Kaum fällt das Herbstlaub, lärmen sie wieder in Park und Garten: die Laubsauger oder -bläser. Doch dieses Gartengerät schädigt Umwelt und Gesundheit und stört den Naturhaushalt.

Durch den Schallpegel von über 100 Dezibel – das ist ungefähr so laut wie ein Presslufthammer – werden vor allem die Nachbarn belästigt und die Gesundheit der Benutzer geschädigt. Denn schon ab einem Lärmpegel von 85 Dezibel kann es bei Dauerbelastungen zu Hörschäden kommen. 

Laubsauger und -bläser, die von einem Verbrennungsmotor angetrieben werden, stoßen darüber hinaus gesundheitsschädliche Abgase wie Kohlenwasserstoffe, Stickoxide und Kohlenmonoxid aus. Auch die Bodenbiologie wird durch Laubsauger gravierend beeinträchtigt. Die lauten Ordnungshalter saugen mit den welken Blättern auch Kleintiere wie Spinnen und Insekten auf, häckseln und töten sie dabei. Außerdem zerstören sie Pflanzensamen. 

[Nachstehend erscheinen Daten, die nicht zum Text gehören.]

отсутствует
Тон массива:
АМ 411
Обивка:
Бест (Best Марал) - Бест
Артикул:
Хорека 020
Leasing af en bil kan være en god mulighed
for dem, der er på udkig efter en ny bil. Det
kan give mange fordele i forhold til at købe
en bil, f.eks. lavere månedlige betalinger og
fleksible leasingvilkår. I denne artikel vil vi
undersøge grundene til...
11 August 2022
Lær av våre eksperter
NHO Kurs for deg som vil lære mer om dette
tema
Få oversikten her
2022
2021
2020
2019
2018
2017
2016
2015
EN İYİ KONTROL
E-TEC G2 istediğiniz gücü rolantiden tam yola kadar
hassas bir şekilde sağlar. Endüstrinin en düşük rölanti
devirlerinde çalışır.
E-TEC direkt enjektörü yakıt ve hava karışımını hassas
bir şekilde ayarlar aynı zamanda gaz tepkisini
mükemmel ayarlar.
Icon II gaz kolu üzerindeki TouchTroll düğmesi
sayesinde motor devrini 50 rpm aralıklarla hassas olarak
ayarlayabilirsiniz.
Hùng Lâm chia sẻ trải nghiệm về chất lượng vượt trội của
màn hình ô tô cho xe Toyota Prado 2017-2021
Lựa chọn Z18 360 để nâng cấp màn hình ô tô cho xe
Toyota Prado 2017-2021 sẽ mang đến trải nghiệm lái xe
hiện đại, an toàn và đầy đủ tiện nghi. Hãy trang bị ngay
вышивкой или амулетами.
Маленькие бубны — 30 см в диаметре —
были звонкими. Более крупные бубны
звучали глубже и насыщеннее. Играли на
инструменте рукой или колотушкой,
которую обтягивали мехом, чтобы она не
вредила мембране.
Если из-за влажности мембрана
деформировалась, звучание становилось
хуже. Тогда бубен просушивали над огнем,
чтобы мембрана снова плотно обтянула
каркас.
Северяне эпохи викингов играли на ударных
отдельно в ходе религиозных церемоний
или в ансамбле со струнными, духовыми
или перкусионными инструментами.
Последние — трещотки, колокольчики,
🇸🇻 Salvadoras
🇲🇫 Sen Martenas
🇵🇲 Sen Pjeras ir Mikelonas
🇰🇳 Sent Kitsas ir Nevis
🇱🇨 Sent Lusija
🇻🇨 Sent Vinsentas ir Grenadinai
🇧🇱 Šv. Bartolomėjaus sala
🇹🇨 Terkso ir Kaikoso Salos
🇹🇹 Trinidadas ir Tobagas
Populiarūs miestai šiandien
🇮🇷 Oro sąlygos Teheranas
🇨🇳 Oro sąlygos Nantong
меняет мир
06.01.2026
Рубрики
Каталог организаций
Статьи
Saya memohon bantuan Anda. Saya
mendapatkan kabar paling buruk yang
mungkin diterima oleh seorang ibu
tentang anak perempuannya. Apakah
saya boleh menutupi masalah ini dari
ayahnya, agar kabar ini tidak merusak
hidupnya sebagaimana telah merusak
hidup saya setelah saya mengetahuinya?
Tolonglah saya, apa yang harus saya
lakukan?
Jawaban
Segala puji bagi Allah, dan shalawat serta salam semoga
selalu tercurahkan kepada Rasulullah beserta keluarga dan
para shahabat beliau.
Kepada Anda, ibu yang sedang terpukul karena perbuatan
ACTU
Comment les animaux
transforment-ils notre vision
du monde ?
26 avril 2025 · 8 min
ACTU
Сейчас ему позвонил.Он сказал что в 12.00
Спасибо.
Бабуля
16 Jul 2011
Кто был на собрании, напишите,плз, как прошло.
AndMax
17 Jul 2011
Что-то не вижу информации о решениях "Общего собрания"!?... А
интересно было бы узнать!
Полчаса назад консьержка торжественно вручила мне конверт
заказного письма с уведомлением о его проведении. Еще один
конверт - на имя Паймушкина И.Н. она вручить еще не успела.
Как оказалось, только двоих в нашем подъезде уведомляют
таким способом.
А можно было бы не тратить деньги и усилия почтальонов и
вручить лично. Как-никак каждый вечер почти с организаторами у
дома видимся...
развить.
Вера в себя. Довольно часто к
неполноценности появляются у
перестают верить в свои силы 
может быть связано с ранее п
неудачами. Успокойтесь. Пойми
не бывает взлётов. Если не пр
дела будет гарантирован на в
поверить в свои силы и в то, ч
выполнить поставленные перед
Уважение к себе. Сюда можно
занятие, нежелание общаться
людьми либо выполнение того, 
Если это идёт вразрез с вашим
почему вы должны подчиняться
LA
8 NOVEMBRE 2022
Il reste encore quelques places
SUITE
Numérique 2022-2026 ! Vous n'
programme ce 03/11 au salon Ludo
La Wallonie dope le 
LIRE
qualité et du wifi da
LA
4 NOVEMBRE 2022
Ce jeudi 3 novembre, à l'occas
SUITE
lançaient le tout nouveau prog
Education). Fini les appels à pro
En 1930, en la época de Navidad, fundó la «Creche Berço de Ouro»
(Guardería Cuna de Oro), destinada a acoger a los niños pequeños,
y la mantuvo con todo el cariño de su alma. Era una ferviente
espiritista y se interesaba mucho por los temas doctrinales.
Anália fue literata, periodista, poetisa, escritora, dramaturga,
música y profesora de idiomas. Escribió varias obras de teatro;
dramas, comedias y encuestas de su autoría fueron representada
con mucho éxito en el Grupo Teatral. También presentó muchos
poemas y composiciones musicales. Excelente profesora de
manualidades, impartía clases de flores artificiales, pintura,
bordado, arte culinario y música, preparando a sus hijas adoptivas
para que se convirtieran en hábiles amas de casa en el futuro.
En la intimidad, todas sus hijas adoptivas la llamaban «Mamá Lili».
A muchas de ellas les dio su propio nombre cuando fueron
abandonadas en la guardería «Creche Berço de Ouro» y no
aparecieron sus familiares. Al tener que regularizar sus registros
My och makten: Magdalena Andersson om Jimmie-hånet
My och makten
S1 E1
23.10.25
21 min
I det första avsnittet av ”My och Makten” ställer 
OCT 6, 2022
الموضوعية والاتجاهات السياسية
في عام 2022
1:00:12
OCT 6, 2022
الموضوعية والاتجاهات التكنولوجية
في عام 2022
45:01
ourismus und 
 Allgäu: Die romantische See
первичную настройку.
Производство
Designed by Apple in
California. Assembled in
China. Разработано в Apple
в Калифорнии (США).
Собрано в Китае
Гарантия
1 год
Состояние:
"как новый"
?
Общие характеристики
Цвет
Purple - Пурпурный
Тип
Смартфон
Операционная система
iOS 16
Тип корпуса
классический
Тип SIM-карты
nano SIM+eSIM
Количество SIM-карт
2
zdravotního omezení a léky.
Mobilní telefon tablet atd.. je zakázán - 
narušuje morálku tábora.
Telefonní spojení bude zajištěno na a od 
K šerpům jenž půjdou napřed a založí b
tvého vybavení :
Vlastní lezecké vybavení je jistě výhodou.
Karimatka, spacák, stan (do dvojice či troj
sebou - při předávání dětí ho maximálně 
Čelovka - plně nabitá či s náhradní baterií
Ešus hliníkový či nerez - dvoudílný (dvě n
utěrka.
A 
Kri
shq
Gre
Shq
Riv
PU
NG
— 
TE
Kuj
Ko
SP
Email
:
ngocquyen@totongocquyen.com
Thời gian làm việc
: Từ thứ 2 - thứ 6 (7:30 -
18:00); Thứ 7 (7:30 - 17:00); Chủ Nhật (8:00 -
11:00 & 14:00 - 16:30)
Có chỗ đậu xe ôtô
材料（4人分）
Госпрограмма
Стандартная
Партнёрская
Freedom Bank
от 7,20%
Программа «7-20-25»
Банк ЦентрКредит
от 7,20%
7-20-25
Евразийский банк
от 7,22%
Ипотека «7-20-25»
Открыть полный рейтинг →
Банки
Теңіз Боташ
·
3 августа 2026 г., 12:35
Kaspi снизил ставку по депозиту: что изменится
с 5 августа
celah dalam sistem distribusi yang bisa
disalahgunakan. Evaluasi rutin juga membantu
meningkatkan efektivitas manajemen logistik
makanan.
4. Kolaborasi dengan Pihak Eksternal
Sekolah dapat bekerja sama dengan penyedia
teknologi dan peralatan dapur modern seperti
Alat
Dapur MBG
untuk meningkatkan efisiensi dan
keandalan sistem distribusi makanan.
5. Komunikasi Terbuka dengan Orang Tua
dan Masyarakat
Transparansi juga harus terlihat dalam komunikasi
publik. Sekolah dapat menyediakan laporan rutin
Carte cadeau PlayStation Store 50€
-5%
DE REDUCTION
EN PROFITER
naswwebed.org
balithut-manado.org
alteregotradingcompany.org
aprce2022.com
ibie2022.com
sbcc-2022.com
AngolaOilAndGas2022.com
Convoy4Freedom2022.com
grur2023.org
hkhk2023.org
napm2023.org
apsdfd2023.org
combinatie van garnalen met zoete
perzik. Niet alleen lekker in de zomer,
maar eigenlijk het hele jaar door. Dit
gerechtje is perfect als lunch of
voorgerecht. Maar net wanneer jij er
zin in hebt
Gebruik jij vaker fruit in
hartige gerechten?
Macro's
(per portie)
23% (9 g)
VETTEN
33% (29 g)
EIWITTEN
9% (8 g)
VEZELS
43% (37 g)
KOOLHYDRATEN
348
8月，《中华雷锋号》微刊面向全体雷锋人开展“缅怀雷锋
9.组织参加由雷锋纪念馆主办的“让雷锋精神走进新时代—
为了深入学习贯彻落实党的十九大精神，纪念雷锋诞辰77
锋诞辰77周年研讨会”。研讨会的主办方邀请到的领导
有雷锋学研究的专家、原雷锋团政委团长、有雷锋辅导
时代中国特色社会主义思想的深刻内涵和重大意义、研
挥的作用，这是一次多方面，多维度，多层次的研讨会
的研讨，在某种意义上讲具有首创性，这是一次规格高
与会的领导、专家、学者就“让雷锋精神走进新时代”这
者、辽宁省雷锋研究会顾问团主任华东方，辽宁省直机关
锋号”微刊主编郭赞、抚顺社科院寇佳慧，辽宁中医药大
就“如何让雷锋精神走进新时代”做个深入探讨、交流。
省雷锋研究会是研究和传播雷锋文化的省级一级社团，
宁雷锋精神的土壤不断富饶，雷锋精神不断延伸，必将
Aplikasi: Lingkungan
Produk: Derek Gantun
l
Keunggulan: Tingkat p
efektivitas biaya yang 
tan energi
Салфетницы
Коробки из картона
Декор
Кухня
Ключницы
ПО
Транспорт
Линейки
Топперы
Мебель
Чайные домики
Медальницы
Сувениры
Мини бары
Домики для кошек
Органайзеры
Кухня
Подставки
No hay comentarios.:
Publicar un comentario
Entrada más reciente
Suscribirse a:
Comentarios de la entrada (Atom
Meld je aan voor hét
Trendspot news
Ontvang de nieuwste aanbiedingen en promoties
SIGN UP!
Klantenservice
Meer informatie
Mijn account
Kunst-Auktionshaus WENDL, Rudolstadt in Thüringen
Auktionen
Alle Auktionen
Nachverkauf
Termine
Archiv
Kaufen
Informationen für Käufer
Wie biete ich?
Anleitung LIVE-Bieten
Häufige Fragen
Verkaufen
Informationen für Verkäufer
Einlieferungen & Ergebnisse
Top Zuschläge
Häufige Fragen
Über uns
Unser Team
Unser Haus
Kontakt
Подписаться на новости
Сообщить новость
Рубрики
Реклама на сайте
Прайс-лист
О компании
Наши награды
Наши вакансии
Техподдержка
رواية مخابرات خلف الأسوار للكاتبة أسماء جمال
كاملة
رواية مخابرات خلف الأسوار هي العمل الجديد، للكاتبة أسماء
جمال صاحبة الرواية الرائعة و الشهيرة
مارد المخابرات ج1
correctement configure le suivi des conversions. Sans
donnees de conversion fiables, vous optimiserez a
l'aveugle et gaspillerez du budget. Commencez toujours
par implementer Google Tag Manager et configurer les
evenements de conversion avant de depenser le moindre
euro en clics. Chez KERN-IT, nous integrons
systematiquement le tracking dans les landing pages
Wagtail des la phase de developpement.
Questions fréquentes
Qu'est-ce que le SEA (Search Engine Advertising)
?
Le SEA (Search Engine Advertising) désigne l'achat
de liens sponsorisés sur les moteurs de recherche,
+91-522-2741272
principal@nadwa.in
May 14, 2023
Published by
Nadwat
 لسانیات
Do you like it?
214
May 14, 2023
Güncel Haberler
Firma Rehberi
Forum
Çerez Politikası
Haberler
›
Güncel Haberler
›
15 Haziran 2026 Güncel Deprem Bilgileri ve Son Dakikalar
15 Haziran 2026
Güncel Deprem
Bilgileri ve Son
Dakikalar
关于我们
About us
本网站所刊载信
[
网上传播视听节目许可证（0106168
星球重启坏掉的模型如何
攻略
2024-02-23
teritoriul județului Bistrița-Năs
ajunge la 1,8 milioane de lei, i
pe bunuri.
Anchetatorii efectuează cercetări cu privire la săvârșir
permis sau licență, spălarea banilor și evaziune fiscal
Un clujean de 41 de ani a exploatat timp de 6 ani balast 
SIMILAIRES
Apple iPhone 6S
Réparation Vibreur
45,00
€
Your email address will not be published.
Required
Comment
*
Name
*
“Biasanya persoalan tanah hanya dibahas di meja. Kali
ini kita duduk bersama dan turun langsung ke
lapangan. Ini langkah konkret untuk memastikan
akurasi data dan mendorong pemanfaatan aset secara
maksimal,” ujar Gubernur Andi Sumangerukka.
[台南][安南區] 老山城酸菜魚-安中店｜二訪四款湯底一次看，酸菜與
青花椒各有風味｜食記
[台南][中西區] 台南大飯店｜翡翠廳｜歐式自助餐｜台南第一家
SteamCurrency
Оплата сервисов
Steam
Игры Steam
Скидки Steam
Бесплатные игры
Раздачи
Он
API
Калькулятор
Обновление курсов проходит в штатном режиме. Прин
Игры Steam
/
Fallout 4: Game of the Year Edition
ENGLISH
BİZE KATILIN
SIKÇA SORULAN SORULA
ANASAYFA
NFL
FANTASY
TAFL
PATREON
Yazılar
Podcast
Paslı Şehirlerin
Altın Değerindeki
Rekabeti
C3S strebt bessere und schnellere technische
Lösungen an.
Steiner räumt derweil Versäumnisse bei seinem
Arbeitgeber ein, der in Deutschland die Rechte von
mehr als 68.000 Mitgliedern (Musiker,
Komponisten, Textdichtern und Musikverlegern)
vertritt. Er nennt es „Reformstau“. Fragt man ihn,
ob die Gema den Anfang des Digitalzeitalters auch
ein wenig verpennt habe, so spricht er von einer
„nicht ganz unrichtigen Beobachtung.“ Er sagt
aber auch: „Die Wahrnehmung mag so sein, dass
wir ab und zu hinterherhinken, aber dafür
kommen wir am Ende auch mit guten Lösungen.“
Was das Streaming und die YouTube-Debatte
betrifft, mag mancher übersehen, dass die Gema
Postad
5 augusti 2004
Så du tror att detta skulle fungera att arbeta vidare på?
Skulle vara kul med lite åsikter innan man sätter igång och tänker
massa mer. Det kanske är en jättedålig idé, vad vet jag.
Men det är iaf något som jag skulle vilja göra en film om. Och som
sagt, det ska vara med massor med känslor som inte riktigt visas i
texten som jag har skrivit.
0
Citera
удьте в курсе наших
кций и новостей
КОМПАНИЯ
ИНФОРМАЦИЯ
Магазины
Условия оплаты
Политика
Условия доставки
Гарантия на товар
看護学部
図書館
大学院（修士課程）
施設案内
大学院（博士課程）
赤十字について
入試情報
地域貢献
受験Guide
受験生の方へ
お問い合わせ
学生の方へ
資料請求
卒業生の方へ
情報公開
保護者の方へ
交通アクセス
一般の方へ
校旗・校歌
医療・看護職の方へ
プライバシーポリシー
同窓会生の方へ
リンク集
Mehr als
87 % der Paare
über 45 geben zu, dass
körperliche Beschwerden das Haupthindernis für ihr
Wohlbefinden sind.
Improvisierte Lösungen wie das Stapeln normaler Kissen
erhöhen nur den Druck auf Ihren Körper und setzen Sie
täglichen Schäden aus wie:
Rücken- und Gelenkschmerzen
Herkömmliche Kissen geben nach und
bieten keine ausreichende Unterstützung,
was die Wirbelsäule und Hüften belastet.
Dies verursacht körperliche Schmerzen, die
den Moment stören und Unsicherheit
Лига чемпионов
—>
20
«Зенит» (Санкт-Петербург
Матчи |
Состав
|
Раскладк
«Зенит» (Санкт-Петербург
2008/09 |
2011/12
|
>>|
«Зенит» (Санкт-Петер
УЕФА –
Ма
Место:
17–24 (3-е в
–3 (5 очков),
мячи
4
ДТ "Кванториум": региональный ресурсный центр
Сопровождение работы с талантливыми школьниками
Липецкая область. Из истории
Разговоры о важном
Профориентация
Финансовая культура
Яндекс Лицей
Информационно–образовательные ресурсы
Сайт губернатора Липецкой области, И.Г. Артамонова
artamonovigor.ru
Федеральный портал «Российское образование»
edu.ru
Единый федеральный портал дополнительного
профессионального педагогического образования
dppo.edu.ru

Da die abgesaugten oder mit einer Luftgeschwindigkeit von bis zu 220 km/h weggeblasenen Blätter und Äste nicht mehr auf dem Boden verrotten, wird die Humus- und Nährstoffbildung behindert. Die am Boden lebenden Kleintiere wie Würmer, Insekten, Spinnen und Kleinsäuger verlieren Nahrung und Lebensraum, der Boden wird der Deck-Schicht beraubt, die ihn vor Austrocknung und bei extremer Kälte schützt. 

Wir empfehlen, zu Rechen und Harke zu greifen, die ganz ohne schädliche Emissionen auskommen. Das welke Laub sollte auf Beete und unter Gehölze verteilt werden, wo es während des Winters langsam verrottet, Boden und Kleintieren als Schutz dient und im Frühjahr als natürlicher Dünger in den Boden eingearbeitet werden kann.

Oder man recht das Laub zu Haufen auf. Das freut den igel ebenso wie Schmetterlingslarven, Glühwürmchen, Marienkäfer, Molche und Falter, die hier über den Winter Unterschlupf finden.